GOAL OF THE EXERCISE:
Write out the passage of the article on keeping children busy through winter, from "Let that sink" up to and including "one’s own sanity.", word for word.

Betsy and Jerrad Rickard have four children under 10 years old.
Let that sink in for a second. Four children. Under 10.
Betsy, a former educator who stays home with the children, knows better than anyone that the winter doldrums can make even the most well-behaved children squirrelly.
“In my house it’s like a tornado, it’s like an earthquake,” said the Crystal Lake mother of three boys and one girl. “It’s loud and there’s wrestling and just nonstop movement, and loud voices and questions. Everybody is vying for mama or daddy’s attention every single second it seems.
“That’s why I think you have to be proactive with getting them involved in doing something.”
Winter’s snow, ice, slush and subzero temperatures can be especially trying for families like the Rickards, when sometimes everyone just wants to hunker down and hibernate. But as Betsy knows, keeping your children happy and active also is key for keeping one’s own sanity.
“So thankful to have gotten outside this morning. After 68 hours of being cooped up in the house, I was seriously ready to start murdering people,” she quipped on Facebook just after the polar vortex released its icy grip.
“Everyone was feeling very cooped up,” she said later. “It was absolutely crazy.”
Keeping the kids happy and active doesn’t mean you have to spend a fortune, she said. You just have to get a little creative. Most importantly, she suggests, save the TV for the time when you absolutely need that peace and quiet, or that time to focus on adult tasks.
Betsy’s playdates with other moms have been a saving grace, she said. But more often than not, she turns to the mecca of creative ideas – Pinterest. On that website, she finds a wealth of resources and ideas for activities. She’s arranged science experiments, silly games, crafts, baking, you name it.
“Anything that keeps their hands busy,” she said. “More than anything else, I want to keep the kids physically active.”

LISTED ENTRIES:
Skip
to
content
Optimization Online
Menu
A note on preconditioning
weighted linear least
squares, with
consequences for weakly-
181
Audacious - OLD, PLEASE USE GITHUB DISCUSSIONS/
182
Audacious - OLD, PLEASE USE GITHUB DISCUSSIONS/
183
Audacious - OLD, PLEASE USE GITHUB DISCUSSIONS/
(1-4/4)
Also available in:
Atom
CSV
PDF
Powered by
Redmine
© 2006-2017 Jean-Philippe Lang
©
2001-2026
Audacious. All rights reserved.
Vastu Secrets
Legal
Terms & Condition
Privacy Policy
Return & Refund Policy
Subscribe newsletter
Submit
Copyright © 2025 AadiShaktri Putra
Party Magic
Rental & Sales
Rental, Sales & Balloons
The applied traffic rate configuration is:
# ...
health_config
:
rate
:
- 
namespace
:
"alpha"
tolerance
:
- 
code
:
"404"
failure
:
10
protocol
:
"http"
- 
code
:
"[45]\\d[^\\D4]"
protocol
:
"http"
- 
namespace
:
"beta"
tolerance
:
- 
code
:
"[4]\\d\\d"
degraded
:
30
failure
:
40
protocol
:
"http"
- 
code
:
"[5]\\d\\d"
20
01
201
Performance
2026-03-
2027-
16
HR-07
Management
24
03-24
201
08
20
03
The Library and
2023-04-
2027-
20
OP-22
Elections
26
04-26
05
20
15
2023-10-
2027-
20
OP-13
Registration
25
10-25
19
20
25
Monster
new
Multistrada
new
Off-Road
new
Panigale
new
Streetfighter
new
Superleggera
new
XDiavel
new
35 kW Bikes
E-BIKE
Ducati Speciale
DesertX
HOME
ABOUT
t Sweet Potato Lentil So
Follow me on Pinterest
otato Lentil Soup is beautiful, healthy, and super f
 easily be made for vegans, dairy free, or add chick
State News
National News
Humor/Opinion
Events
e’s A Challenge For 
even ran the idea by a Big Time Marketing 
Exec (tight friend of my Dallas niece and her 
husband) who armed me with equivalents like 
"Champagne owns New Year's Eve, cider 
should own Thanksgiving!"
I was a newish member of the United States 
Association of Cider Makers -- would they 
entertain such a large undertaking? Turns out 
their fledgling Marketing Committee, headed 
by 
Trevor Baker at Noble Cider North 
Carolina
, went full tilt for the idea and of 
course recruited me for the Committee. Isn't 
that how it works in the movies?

RESPONSE BELOW:
Let that sink in for a second. Four children. Under 10.
Betsy, a former educator who stays home with the children, knows better than anyone that the winter doldrums can make even the most well-behaved children squirrelly.
“In my house it’s like a tornado, it’s like an earthquake,” said the Crystal Lake mother of three boys and one girl. “It’s loud and there’s wrestling and just nonstop movement, and loud voices and questions. Everybody is vying for mama or daddy’s attention every single second it seems.
“That’s why I think you have to be proactive with getting them involved in doing something.”
Winter’s snow, ice, slush and subzero temperatures can be especially trying for families like the Rickards, when sometimes everyone just wants to hunker down and hibernate. But as Betsy knows, keeping your children happy and active also is key for keeping one’s own sanity.